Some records
■ ■ ■ ■ ■ ■ ■

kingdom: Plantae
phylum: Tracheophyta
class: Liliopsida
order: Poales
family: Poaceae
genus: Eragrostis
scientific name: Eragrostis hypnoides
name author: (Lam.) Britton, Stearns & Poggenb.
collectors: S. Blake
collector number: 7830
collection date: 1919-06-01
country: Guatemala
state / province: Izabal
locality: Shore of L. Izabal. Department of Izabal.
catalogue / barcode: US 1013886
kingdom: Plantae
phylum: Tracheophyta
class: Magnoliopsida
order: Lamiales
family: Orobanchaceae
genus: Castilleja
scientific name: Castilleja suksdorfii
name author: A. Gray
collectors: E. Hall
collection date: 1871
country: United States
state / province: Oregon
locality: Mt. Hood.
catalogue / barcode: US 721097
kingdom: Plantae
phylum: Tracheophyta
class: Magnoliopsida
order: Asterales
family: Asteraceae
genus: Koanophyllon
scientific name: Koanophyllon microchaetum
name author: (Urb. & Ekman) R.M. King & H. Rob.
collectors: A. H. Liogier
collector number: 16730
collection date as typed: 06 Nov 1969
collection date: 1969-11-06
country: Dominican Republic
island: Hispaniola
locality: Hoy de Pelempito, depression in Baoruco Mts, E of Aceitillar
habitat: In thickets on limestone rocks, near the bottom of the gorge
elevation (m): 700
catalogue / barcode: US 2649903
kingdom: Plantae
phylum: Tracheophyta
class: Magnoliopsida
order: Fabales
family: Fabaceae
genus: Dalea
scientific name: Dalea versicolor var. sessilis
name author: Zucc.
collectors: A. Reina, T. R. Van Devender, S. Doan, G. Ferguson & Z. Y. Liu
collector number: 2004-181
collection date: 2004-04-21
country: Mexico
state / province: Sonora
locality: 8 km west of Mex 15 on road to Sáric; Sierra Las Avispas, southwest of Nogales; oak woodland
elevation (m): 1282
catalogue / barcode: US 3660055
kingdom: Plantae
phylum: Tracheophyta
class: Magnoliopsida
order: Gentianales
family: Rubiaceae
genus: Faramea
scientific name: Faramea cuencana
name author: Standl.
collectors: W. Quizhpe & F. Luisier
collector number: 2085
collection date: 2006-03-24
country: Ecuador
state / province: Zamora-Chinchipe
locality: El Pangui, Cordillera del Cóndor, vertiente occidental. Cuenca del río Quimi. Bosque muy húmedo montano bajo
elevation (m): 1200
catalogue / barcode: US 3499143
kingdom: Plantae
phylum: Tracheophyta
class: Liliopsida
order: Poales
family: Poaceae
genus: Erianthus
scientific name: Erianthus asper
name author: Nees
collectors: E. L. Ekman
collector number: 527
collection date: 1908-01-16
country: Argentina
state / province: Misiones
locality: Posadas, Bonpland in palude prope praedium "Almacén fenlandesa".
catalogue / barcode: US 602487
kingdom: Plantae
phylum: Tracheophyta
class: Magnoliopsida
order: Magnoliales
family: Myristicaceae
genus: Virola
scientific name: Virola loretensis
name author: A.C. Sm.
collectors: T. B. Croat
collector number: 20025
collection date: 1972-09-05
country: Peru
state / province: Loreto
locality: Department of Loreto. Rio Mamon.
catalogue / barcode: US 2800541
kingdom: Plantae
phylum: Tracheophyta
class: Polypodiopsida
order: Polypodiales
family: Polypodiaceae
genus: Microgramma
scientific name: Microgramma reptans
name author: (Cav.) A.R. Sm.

■ ■ ■ ■ ■ ■ ■

How many lines in the rows above contain the string "date"? Reply with the number alone.

> **EXERCISE ANSWER**
8